As a boy, Palin used to get his notebook out and loiter in Sheffield train station trainspotting. Sure, he may have been interested in the various classes of locomotive. But what really fascinated him were the people on the trains, blasting through Sheffield on their exotic journey from London to Edinburgh. So, when he finally got his own set of wheels - a bicycle - he regularly rode out on the Yorkshire Moors, pretending he was heading up to Scotland. His world travels were derailed for a while when he met Terry Jones at Oxford, and he became one of the most famous faces in the world. He is still greeted with joyous cries of "Monty Python!" wherever he goes - including Cuba, Africa, Tibet, Russia, China... Now that is fame.

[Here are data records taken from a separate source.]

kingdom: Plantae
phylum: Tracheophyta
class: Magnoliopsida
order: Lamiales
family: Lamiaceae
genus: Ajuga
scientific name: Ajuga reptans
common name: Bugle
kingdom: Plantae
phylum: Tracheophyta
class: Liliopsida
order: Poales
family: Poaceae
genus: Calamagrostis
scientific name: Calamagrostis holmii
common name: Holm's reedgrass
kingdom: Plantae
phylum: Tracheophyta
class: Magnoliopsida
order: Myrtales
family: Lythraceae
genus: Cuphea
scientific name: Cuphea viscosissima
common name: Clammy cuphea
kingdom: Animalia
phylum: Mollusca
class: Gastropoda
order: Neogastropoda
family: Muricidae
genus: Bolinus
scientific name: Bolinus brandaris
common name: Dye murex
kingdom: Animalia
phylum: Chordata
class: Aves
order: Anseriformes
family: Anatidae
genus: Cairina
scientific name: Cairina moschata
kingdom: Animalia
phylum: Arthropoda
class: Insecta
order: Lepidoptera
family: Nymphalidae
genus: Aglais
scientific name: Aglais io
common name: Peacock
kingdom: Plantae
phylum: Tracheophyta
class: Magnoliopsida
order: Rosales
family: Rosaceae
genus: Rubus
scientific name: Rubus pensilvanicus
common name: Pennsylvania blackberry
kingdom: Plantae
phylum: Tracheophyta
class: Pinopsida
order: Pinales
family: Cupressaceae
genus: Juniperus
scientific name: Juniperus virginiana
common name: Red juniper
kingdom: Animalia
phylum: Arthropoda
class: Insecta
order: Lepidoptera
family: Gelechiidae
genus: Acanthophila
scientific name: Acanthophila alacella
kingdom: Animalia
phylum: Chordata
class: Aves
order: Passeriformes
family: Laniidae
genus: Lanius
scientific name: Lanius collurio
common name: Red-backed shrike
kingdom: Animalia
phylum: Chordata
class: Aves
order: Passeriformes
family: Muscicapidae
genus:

The Nice One If there's on thing that irks Palin about his Python days, it's that he became known as The Nice One. It's probably Terry Gilliam's fault: "He's the one that, no matter how much we hate the others at any given point, everybody likes." But Palin claims: "There are many Pythons nicer than me. Mother Teresa for instance." Nice he may have been, but he was also gut-wrenchingly funny. Think about this. Far more people know all the words to his Lumberjack Song than know the words to God Save the Queen or Silent Night. He still sings of his lumberjack days occasionally while on his travels. But Palin's favourite sketch to perform was The Cheese Shop. "Have you in fact got any cheese here at all?" "No. Not really, sir."
The Technological Age
For any fan of Palin's travels, his website is a wafer thin slice of heaven. Actually, it's a plump and juicy slice, offering everything you can't get from the books or the series. For example, Palin says, it has "a totally A-mazing cross reference system, created by experts working 24 hours a day for over 70 years" which allows you to look up any location, person, animal or mineral encountered on his trips. There is also an evocative entry written by Palin for every day he has been on the road. And then there are the photographs. Billions, trillions, kajillions of beautiful photos, all of which can be downloaded as wallpaper for your computer. And as a final bonus, the site is, according to Palin, "hygienically sound".
The Film, the Book, the T-shirt Palin's travels series has been rather more successfully franchised than most popular programmes of our day. First, there are the DVDs, available individually or in a 6-disc box-set. Then there are the books that accompany the series. All have been bestsellers and rightly so. Palin's vignettes are informative, insightful, and of course, funny. Then there are the photographs, which are glorious. So glorious, in fact, that there are Inside Himalaya and Inside Sahara companion volumes dedicated to Basil Pao's photos. And it's only a matter of time before the production team t-shirts are available on ebay. Isn't it?